TASK TO CARRY OUT:
Please put the stretch of lines from the one containing "Leave your comment" through the one containing "Watauga Arts Council" into a numbered list, leaving out blank lines. Include no other lines.

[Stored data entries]

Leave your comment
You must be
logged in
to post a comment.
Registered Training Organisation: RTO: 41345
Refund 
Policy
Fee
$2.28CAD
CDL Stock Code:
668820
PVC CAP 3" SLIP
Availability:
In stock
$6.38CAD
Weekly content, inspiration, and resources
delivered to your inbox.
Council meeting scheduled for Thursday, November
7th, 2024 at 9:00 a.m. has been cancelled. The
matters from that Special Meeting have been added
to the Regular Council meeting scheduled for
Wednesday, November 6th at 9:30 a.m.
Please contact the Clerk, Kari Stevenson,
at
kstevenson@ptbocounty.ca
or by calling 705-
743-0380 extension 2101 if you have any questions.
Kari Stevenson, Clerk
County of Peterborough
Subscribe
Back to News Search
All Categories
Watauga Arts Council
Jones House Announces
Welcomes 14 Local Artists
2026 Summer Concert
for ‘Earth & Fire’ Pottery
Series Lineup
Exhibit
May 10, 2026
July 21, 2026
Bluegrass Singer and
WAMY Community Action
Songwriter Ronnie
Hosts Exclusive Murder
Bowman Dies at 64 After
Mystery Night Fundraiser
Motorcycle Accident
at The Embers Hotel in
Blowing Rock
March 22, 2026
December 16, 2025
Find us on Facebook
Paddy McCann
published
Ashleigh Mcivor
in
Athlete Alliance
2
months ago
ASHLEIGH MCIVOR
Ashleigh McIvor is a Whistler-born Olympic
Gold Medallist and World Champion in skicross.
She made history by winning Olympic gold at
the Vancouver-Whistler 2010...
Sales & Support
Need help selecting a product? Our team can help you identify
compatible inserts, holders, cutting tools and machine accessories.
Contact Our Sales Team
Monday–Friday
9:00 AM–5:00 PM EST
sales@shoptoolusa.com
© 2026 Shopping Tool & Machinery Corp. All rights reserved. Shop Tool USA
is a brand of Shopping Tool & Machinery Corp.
...
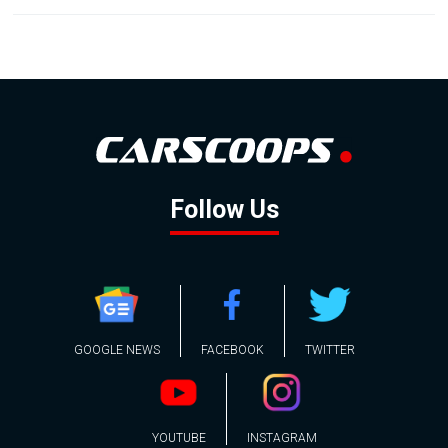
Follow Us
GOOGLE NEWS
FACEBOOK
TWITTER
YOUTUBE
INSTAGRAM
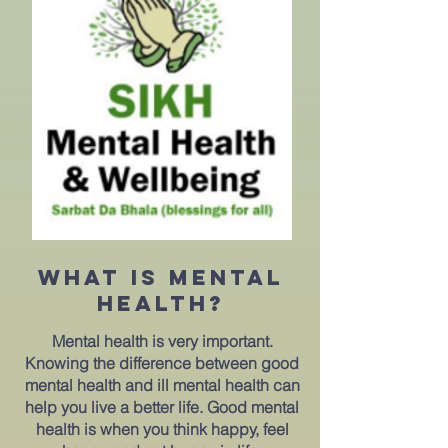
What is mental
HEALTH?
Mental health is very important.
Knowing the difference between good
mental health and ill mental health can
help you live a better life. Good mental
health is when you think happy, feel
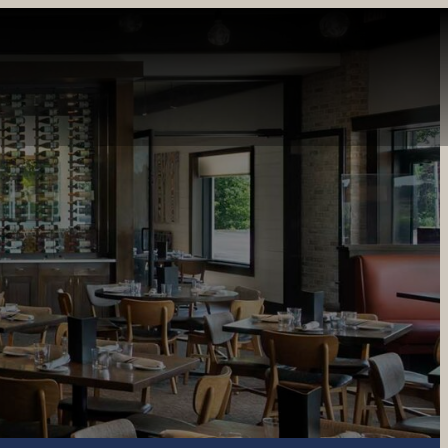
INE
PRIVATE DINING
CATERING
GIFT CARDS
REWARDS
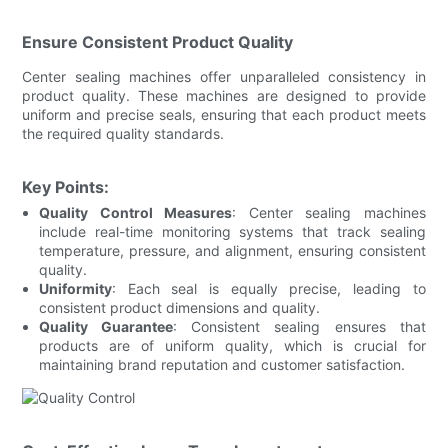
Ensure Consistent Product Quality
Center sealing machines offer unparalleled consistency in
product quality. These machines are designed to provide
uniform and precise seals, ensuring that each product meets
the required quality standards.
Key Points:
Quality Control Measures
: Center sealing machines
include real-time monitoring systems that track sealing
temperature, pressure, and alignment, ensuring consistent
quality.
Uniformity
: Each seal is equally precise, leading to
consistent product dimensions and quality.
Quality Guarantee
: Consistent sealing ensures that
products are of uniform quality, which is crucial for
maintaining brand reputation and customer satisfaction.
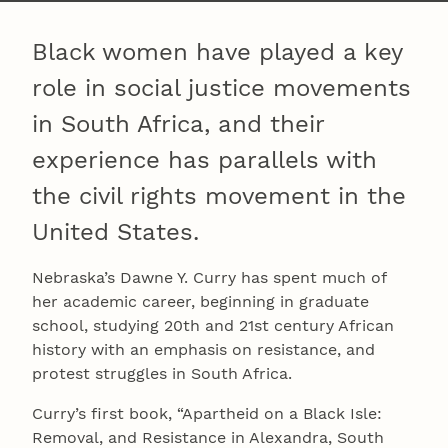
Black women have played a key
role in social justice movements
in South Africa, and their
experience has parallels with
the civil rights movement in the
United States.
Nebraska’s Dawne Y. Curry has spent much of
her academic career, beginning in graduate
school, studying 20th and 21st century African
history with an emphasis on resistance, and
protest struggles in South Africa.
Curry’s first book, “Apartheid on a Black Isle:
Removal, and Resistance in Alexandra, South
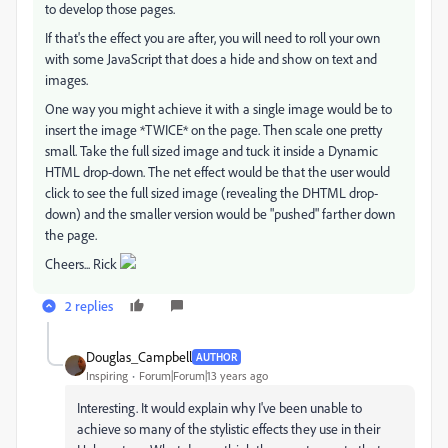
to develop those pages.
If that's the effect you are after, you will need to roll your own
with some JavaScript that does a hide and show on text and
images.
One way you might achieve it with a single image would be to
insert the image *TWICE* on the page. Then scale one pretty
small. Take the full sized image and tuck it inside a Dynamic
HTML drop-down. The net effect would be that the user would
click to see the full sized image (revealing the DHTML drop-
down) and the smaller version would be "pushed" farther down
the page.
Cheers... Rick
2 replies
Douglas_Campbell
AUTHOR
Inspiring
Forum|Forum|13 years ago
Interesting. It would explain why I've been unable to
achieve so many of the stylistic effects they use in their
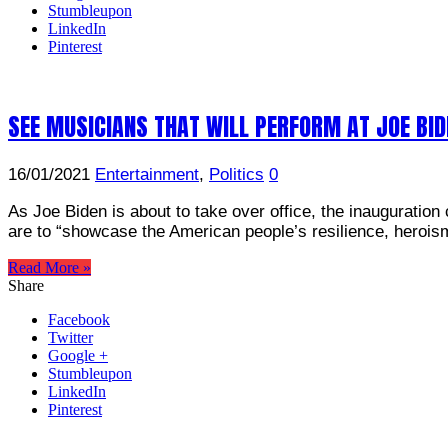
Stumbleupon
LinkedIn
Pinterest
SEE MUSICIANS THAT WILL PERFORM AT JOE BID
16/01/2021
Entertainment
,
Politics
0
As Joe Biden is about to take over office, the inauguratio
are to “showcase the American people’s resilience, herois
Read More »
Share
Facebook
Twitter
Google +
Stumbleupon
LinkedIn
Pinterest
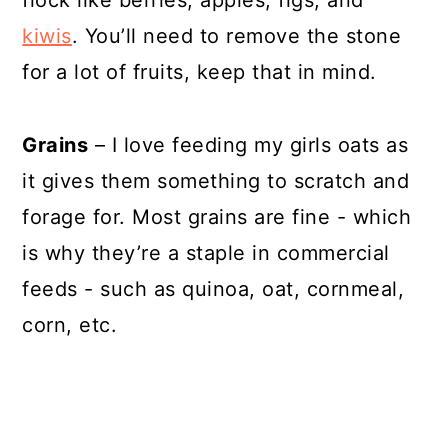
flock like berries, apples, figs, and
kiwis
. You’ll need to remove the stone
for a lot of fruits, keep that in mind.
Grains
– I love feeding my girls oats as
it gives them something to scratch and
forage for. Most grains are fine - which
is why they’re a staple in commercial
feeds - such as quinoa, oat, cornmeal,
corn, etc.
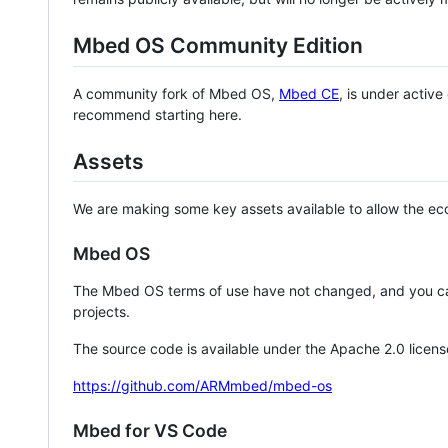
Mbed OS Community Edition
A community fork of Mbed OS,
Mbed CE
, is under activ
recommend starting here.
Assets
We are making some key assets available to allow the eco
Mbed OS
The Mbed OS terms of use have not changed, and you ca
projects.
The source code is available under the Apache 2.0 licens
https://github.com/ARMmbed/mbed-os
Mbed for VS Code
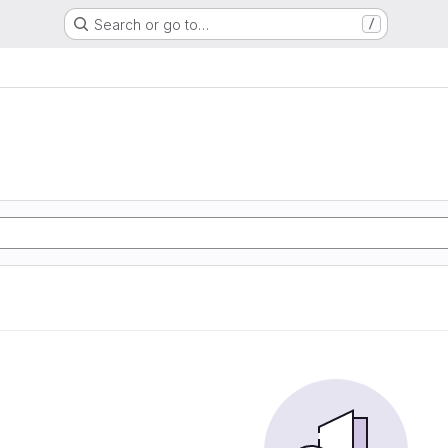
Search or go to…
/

ANSWER SPACE:
1. Leave your comment
2. You must be
3. logged in
4. to post a comment.
5. Registered Training Organisation: RTO: 41345
6. Refund 
7. Policy
8. Fee
9. $2.28CAD
10. CDL Stock Code:
11. 668820
12. PVC CAP 3" SLIP
13. Availability:
14. In stock
15. $6.38CAD
16. Weekly content, inspiration, and resources
17. delivered to your inbox.
18. Council meeting scheduled for Thursday, November
19. 7th, 2024 at 9:00 a.m. has been cancelled. The
20. matters from that Special Meeting have been added
21. to the Regular Council meeting scheduled for
22. Wednesday, November 6th at 9:30 a.m.
23. Please contact the Clerk, Kari Stevenson,
24. at
25. kstevenson@ptbocounty.ca
26. or by calling 705-
27. 743-0380 extension 2101 if you have any questions.
28. Kari Stevenson, Clerk
29. County of Peterborough
30. Subscribe
31. Back to News Search
32. All Categories
33. Watauga Arts Council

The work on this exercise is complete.